The Sandusky scandal was certainly not about Joe Paterno or Penn State, and we were certainly not the victims on Nov. 5, 2011, but the crushing weight of hatred and condemnation for the University, the Paternos, and our values from everyone who decided somewhere along the way that they “understood that the story was Paterno” have made us — the entire University and people of the Nittany Valley — victims, also. No, certainly not on anything like the same scale; but victims nonetheless.

What we also cannot forget is that the moral certitude of social condemnation does nothing for the victims — their justice was found in the courtroom, and in the legal settlements they will receive. We have legal justice precisely so that innocent people don’t lose their heads in the public square.

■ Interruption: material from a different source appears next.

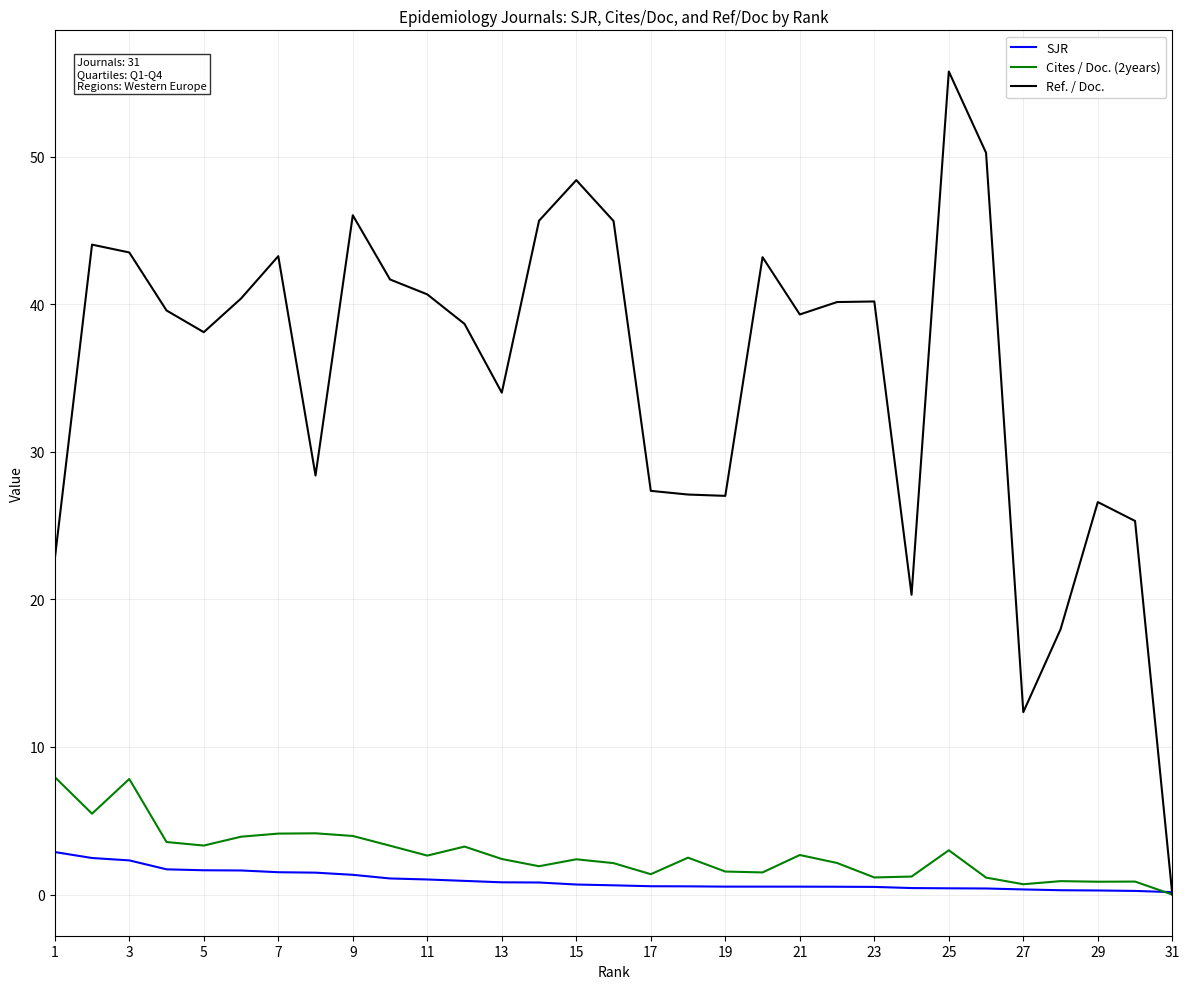

Rank the series by their maximum value, from lowest to highest.

SJR, Cites / Doc. (2years), Ref. / Doc.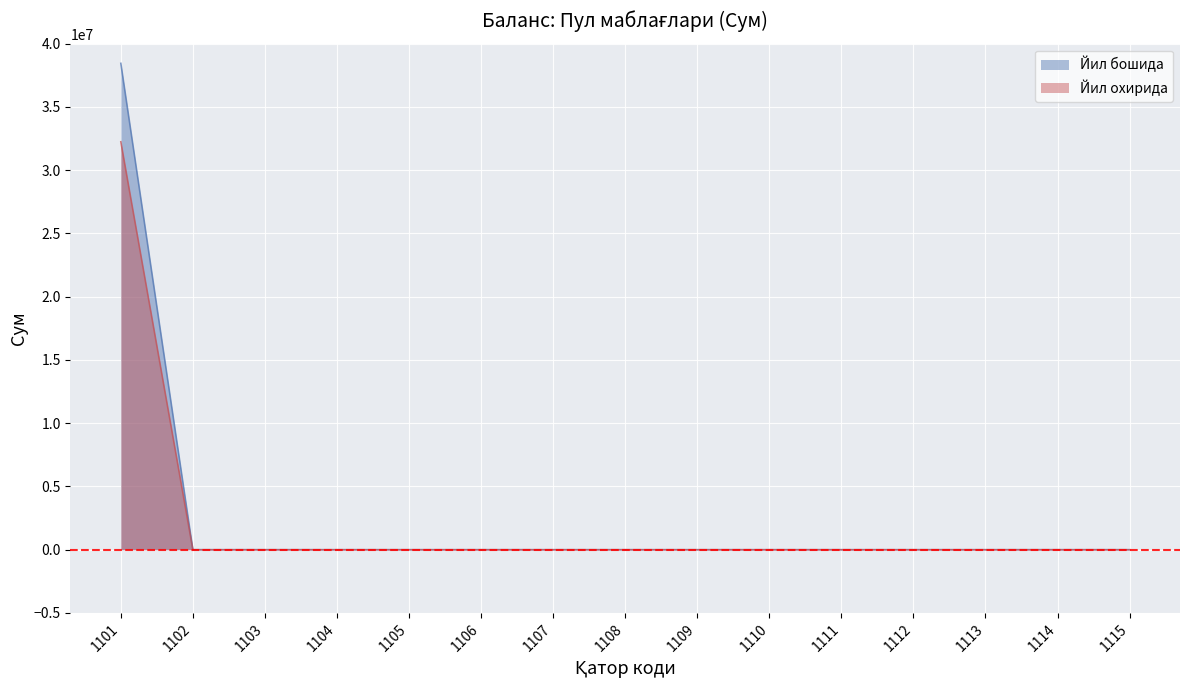

The Йил бошида series shows -26340359.6 at 1105. True or false?

False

The Paterno Legacy as it Lives and Breathes

Joe Paterno is dead, and we carry on speaking about him, and what we can ultimately only speculate over about his motivations, his actions and inactions, and his legacy. What is the Paterno legacy? It’s his life and the life of his family, of course. It’s also a reflection of who are, because we create the Paterno legacy by our treatment of the dead man and his family. But people who from the start were so quick to judge, so quick to let the mob lead, so unwilling to speak for him, are not a particularly admirable people. This is the thing that few have admitted with particular candor.

I don’t claim to be a better man because I’ve spoken warmly of the Paterno family, but I do know I would be a lesser man for presuming from the start the worst about him. I know I would be a lesser man for presuming to know his soul, and his sincerity, and his culpability — all things we have as a community simultaneously admitted is beyond our ability to know and yet refused to let escape our mighty judgment.

The Paternos have built, and built, and built. They continue to do so. And we’ve torn down — his name certainly, and also his statue, and places of honor from athletic trophies to academic chairs and endowments and on. We tell ourselves we’re doing this because the name is tainted, except that each time we tear down we are the ones tainting our own name. This is not Christian, which is what most of us in this Nittany Valley profess to be, because it’s not dishonoring or tainting the dead man who is now beyond our grasp but in actuality tainting his family who live and breathe among us.

What is it that we have set ourselves to building?

We have understood the NCAA sanctions to be unjust because they’re a moral statement that harms the innocent and living rather than the dead, the fired, or imprisoned, or the institution. The University will live on even if it means losing four years of bowl games. Real students are bearing the weight of punishment so that small men and women can make a morality play. This false morality is present every time someone strikes against the Paterno name, because to strike against it is only to strike against the living.

When someone dies, they’re no longer useful to us. Who we are is reflected in how we treat those who are not immediately useful to us — useful to whatever ambitions and goals we hold in our hearts. The Paterno legacy is the story of us, and a legacy of intolerance, lack of patience, disregard for due process, and indifference to the truth for the sake of an easy narrative. As many have pointed out, it is the definition of scapegoating. The Paterno legacy ends on a particularly dark note because we are ending it that way.

“We have difficulty as a nation — this is American, and it relates to our particular time — we have difficulty admiring people,” writes Bill James. “We take such pride in our skepticism. But the natural antithesis of skepticism, the celebration of virtue and accomplishment, is wandering lost somewhere. It is the age of the anti-hero.”

A great hero has died, and so-o-o many people just want to deface his grave. It is not a pretty sight.